Nurturing Minds Executive Director, Laura DeDominicis, writes about the 2017 SEGA Study Abroad Program
This fall, for the third year, Nurturing Minds ran a five-week study abroad program bringing two SEGA students to the United States to study English intensively, experience a cultural exchange and act as ambassadors for their school. Esther and Jacqueline were the two talented girls selected for their strong leadership potential, academic performance, excellent behavior and because they are both confident and respectful.
The girls arrived in Boston in early November and were accompanied on their long journey from Tanzania to the U.S. by four of our English Fluency volunteers from New Hampshire who were just returning from spending two weeks teaching our youngest students English at SEGA. Once in the U.S. the girls started English classes right away. They absolutely loved their school OHC (Oxford House College) located in Boston’s Quincy Market and feel they learned a lot including lots of new vocabulary and idioms. After their final day of class their teacher treated them to ice skating in government center! Definitely an experience to remember.

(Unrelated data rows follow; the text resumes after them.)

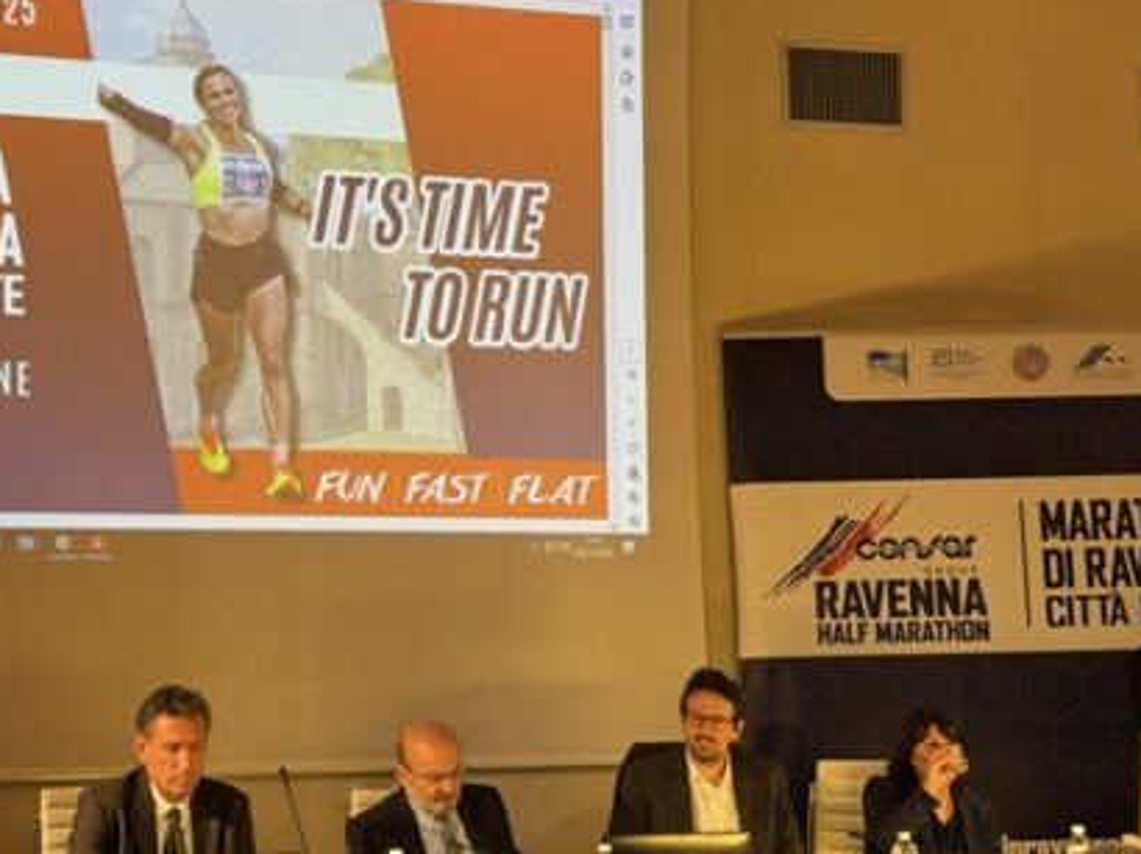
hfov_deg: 25.8
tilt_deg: +4.1
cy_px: 520
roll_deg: +1.5
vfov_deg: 19.6
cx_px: 323
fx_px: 2471
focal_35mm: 75
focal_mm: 6.76
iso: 50
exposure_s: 1/50
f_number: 1.78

Each girl stayed with a host family and was able to make a deeper connection with teens their age as well as become immersed in what daily life is like living in the U.S.
“Jacqueline quickly became a member of the family, doing homework at night with my kids and helping prepare meals. Her passion to fight for girls’ rights is so inspiring and I have no doubt she will be able to make real change in Tanzania in the future.” – Marian McDonagh, Jacqueline’s Host Mother
Finally, the girls took a week-long road trip to meet with Nurturing Minds’ supporters and school groups in Philadelphia, Washington D.C., New York City, Connecticut and New Hampshire. Times Square was one of the biggest highlights! In each location they visited they shared their stories and journeys from attending primary schools where 500 students shared 2 teachers and often one book, to walking long distances to get to school, and needing to help their families with farming at the end of a long school day. Despite these hurtles once at SEGA both girls have thrived and have great ambitions for their futures. Esther would like to be an economist so she can improve the livelihoods of the people in her community so that they can afford to send their children to school. Jacqueline, who was SEGA’s Head Girl this past year, dreams of pursuing a law degree so she can fight for girls’ rights in Tanzania!